Configuring JNDI Connections
If you are developing transformations and jobs that will be deployed on an application server such as the Pentaho platform running on JBoss, you can configure your database connections using JNDI.
Because you don't want to have an application server running all the time during development or testing of the transformations, Pentaho has supplied a way of configuring a JNDI connection for "local" Kettle use.

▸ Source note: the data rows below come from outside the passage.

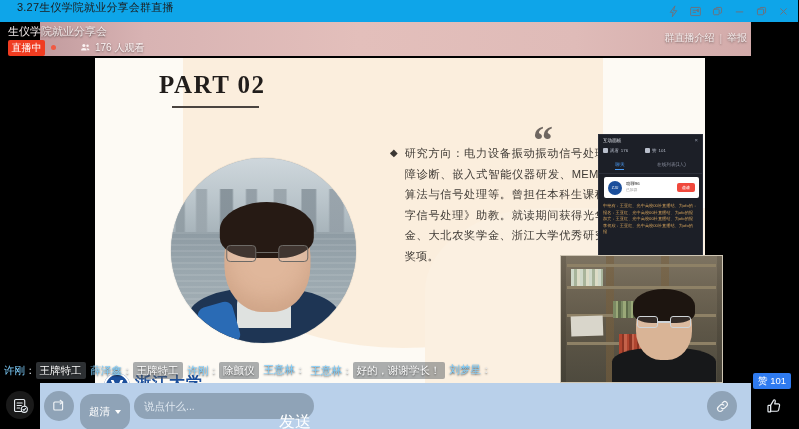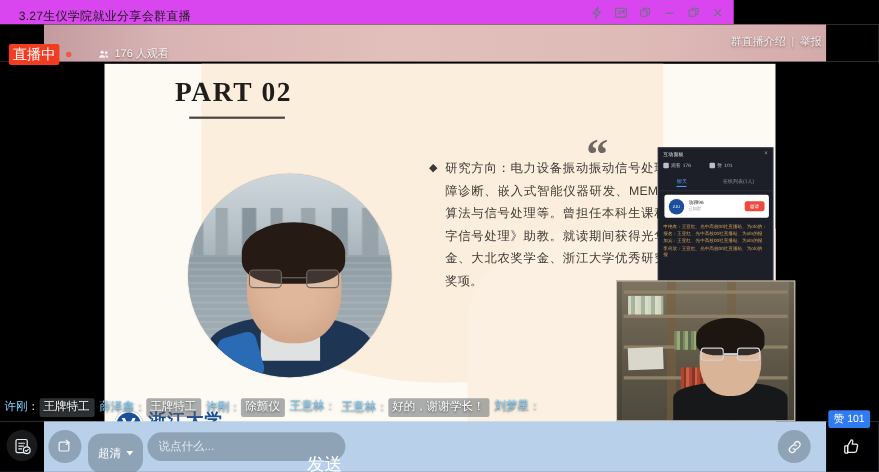--- a/index.html
+++ b/index.html
@@ -13,23 +13,23 @@
   #app {
     position: relative;
     width: 799px; height: 429px;
     background: #000;
     overflow: hidden;
   }
 
   
   #titlebar {
     position: absolute; left: 0; top: 0;
-    width: 667px; height: 22px;
-    background: #d946ef;
-    display: flex; align-items: flex-end;
+    width: 798px; height: 22px;
+    background: #0ea5e9;
+    display: flex; align-items: flex-start;
   }
   #title-text {
     margin-left: 17px;
     font-size: 11px;
     color: #1c1c1c;
     letter-spacing: .2px;
     white-space: nowrap;
   }
   #win-ctrls {
     position: absolute; right: 4px; top: 0;
@@ -81,21 +81,21 @@
     z-index: 8; white-space: nowrap;
     text-shadow: 0 1px 2px rgba(0,0,0,.6);
   }
   #live-row {
     position: absolute; left: 8px; top: 18px;
     display: flex; align-items: center; gap: 6px;
     z-index: 8;
   }
   #live-badge {
     background: #f03c21; color: #fff;
-    font-size: 13px; line-height: 1;
+    font-size: 10px; line-height: 1;
     padding: 2.5px 3.5px 3px 3.5px;
     border-radius: 2px;
     white-space: nowrap;
   }
   #live-dot {
     width: 5px; height: 5px; border-radius: 50%;
     background: #f05a43;
   }
   #viewers {
     display: flex; align-items: center; gap: 4px;
@@ -545,20 +545,21 @@
     </div>
   </div>
 
   <div id="stage">
     <div id="video-area"></div>
 
     <div id="live-header"></div>
     <div id="live-header-dark-l"></div>
     <div id="live-header-dark-r"></div>
 
+    <div id="room-title">生仪学院就业分享会</div>
 
     <div id="live-row">
       <div id="live-badge">直播中</div>
       <div id="live-dot"></div>
       <div id="viewers">
         <svg width="11" height="11" viewBox="0 0 16 16" fill="#fbf3f3">
           <circle cx="5.6" cy="5" r="2.2"></circle>
             <circle cx="11" cy="5.6" r="1.8"></circle>
           <path d="M1.6 12.2c0-2.2 1.8-3.4 4-3.4s4 1.2 4 3.4z"></path>
           <path d="M10.2 9c2 0 3.6 1 3.6 3h-3.2c0-1.1-.4-2.1-1-2.8z"></path>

To configure, edit the properties file called "simple-jndi/jdbc.properties" For example, to connect to the databases used in Pentaho Demo platform download and use this information in the properties file:
SampleData/type=javax.sql.DataSource SampleData/driver=org.hsqldb.jdbcDriver SampleData/url=jdbc:hsqldb:hsql://localhost/sampledata SampleData/user=pentaho_user SampleData/password=password Quartz/type=javax.sql.DataSource Quartz/driver=org.hsqldb.jdbcDriver Quartz/url=jdbc:hsqldb:hsql://localhost/quartz Quartz/user=pentaho_user Quartz/password=password Hibernate/type=javax.sql.DataSource Hibernate/driver=org.hsqldb.jdbcDriver Hibernate/url=jdbc:hsqldb:hsql://localhost/hibernate Hibernate/user=hibuser Hibernate/password=password Shark/type=javax.sql.DataSource Shark/driver=org.hsqldb.jdbcDriver Shark/url=jdbc:hsqldb:hsql://localhost/shark Shark/user=sa Shark/password=
Note: It is important that the information stored in this file in the simple-jndi directory mirrors the content of your application server data sources.
Unsupported Databases
Contact Pentaho if you want to access a database type that is not yet supported. A few database types are not supported in this release due to the lack of a sample database and/or software.
It is generally possible to read from unsupported databases by using the Generic database driver through an ODBC or JDBC connection.